◆ Record set:
- - - - -
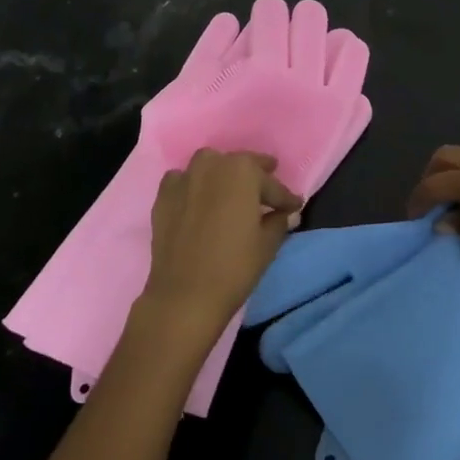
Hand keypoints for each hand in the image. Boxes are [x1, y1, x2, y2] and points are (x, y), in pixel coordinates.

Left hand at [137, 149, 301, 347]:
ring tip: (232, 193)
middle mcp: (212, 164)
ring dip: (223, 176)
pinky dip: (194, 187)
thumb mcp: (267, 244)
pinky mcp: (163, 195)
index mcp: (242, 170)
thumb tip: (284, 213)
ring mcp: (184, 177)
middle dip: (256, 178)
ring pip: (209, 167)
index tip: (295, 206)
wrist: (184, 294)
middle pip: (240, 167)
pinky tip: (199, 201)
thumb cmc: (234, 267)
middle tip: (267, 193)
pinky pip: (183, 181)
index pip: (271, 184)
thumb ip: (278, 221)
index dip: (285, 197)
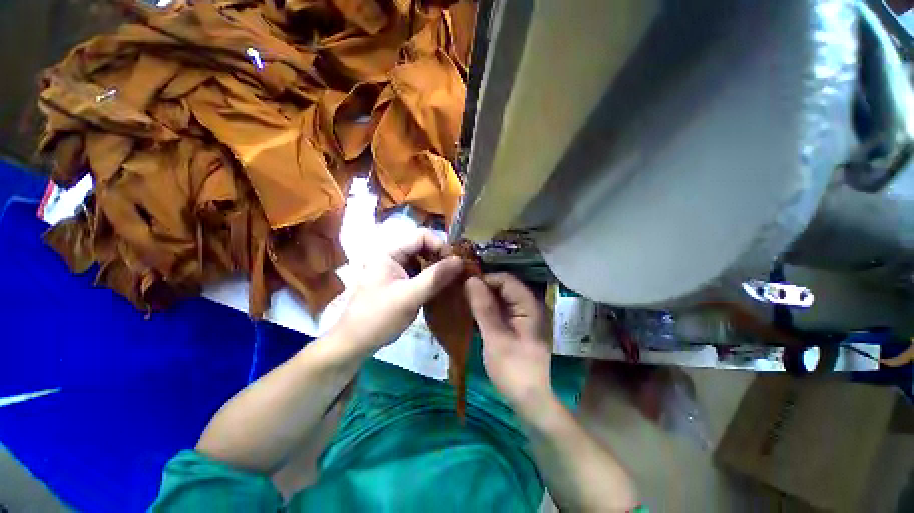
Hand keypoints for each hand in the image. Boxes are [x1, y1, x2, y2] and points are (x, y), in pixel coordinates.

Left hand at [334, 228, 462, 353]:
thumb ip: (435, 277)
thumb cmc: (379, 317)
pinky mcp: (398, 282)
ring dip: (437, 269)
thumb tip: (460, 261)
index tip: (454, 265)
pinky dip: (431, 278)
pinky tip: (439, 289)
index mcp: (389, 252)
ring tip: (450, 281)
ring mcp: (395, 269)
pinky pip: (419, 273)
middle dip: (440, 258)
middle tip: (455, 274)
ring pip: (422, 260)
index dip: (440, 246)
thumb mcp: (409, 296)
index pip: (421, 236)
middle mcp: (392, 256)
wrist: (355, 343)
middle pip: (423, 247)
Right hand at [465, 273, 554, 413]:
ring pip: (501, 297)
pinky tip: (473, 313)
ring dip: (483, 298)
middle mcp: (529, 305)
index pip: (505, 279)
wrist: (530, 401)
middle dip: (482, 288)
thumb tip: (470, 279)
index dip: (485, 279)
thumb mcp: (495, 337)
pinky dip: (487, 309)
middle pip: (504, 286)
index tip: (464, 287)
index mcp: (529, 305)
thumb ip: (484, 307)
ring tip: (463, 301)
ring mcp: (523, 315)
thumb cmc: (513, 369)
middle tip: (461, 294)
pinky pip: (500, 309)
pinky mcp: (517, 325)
- - - - -
◆ What this task involves: Everything from the line with "index mcp: (529, 305)" to the last line of the data is what to return, word for word; leave out the rest.

◆ Response for this exercise:
index mcp: (529, 305)
thumb ip: (484, 307)
ring tip: (463, 301)
ring mcp: (523, 315)
thumb cmc: (513, 369)
middle tip: (461, 294)
pinky pip: (500, 309)
pinky mcp: (517, 325)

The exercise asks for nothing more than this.